---------- Records for this exercise

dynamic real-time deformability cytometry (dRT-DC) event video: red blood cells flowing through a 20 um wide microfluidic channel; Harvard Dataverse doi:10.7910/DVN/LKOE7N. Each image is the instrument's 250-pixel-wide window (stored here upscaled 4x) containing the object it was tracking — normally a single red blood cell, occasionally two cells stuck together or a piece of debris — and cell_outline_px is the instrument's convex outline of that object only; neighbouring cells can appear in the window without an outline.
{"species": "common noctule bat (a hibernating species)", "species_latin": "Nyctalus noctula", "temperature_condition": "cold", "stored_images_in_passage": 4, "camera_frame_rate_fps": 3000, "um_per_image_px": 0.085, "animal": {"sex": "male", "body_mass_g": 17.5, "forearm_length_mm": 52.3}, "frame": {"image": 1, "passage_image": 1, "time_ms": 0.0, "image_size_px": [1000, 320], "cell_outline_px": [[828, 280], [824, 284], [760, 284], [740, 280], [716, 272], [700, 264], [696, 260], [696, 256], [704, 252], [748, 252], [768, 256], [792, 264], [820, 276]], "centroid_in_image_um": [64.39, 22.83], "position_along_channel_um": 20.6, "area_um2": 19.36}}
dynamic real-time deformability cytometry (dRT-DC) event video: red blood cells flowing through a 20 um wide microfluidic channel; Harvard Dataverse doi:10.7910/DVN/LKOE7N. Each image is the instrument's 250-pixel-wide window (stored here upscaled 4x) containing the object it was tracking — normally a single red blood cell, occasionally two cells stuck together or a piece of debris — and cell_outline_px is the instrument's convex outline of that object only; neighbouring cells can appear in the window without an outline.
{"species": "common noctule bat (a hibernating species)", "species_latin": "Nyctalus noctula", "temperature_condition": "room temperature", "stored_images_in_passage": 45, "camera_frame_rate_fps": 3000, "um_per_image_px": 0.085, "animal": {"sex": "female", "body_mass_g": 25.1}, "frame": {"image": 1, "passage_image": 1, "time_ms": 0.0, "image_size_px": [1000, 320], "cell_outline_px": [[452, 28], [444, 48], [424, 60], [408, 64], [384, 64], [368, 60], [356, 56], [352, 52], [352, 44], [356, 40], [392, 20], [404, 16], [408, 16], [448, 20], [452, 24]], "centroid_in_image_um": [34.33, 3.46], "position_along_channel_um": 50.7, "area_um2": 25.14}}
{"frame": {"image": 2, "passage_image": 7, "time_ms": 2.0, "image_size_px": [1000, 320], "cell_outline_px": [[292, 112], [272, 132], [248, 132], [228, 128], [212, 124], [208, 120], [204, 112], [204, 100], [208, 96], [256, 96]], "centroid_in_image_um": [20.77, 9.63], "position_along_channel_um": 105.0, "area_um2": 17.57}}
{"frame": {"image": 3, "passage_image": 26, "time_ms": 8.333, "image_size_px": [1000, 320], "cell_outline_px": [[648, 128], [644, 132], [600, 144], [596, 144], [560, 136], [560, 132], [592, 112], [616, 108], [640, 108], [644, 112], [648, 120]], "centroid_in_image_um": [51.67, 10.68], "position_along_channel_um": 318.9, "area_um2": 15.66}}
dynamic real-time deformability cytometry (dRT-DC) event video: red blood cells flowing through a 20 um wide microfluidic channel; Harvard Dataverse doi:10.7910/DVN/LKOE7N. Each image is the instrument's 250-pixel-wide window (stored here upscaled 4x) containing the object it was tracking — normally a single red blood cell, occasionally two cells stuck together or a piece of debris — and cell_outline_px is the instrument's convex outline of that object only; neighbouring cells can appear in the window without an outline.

--------------------

Copy the material above, line for line.

Task answer:
dynamic real-time deformability cytometry (dRT-DC) event video: red blood cells flowing through a 20 um wide microfluidic channel; Harvard Dataverse doi:10.7910/DVN/LKOE7N. Each image is the instrument's 250-pixel-wide window (stored here upscaled 4x) containing the object it was tracking — normally a single red blood cell, occasionally two cells stuck together or a piece of debris — and cell_outline_px is the instrument's convex outline of that object only; neighbouring cells can appear in the window without an outline.
{"species": "common noctule bat (a hibernating species)", "species_latin": "Nyctalus noctula", "temperature_condition": "cold", "stored_images_in_passage": 4, "camera_frame_rate_fps": 3000, "um_per_image_px": 0.085, "animal": {"sex": "male", "body_mass_g": 17.5, "forearm_length_mm": 52.3}, "frame": {"image": 1, "passage_image": 1, "time_ms": 0.0, "image_size_px": [1000, 320], "cell_outline_px": [[828, 280], [824, 284], [760, 284], [740, 280], [716, 272], [700, 264], [696, 260], [696, 256], [704, 252], [748, 252], [768, 256], [792, 264], [820, 276]], "centroid_in_image_um": [64.39, 22.83], "position_along_channel_um": 20.6, "area_um2": 19.36}}
dynamic real-time deformability cytometry (dRT-DC) event video: red blood cells flowing through a 20 um wide microfluidic channel; Harvard Dataverse doi:10.7910/DVN/LKOE7N. Each image is the instrument's 250-pixel-wide window (stored here upscaled 4x) containing the object it was tracking — normally a single red blood cell, occasionally two cells stuck together or a piece of debris — and cell_outline_px is the instrument's convex outline of that object only; neighbouring cells can appear in the window without an outline.
{"species": "common noctule bat (a hibernating species)", "species_latin": "Nyctalus noctula", "temperature_condition": "room temperature", "stored_images_in_passage": 45, "camera_frame_rate_fps": 3000, "um_per_image_px": 0.085, "animal": {"sex": "female", "body_mass_g": 25.1}, "frame": {"image": 1, "passage_image": 1, "time_ms": 0.0, "image_size_px": [1000, 320], "cell_outline_px": [[452, 28], [444, 48], [424, 60], [408, 64], [384, 64], [368, 60], [356, 56], [352, 52], [352, 44], [356, 40], [392, 20], [404, 16], [408, 16], [448, 20], [452, 24]], "centroid_in_image_um": [34.33, 3.46], "position_along_channel_um": 50.7, "area_um2": 25.14}}
{"frame": {"image": 2, "passage_image": 7, "time_ms": 2.0, "image_size_px": [1000, 320], "cell_outline_px": [[292, 112], [272, 132], [248, 132], [228, 128], [212, 124], [208, 120], [204, 112], [204, 100], [208, 96], [256, 96]], "centroid_in_image_um": [20.77, 9.63], "position_along_channel_um": 105.0, "area_um2": 17.57}}
{"frame": {"image": 3, "passage_image": 26, "time_ms": 8.333, "image_size_px": [1000, 320], "cell_outline_px": [[648, 128], [644, 132], [600, 144], [596, 144], [560, 136], [560, 132], [592, 112], [616, 108], [640, 108], [644, 112], [648, 120]], "centroid_in_image_um": [51.67, 10.68], "position_along_channel_um": 318.9, "area_um2": 15.66}}
dynamic real-time deformability cytometry (dRT-DC) event video: red blood cells flowing through a 20 um wide microfluidic channel; Harvard Dataverse doi:10.7910/DVN/LKOE7N. Each image is the instrument's 250-pixel-wide window (stored here upscaled 4x) containing the object it was tracking — normally a single red blood cell, occasionally two cells stuck together or a piece of debris — and cell_outline_px is the instrument's convex outline of that object only; neighbouring cells can appear in the window without an outline.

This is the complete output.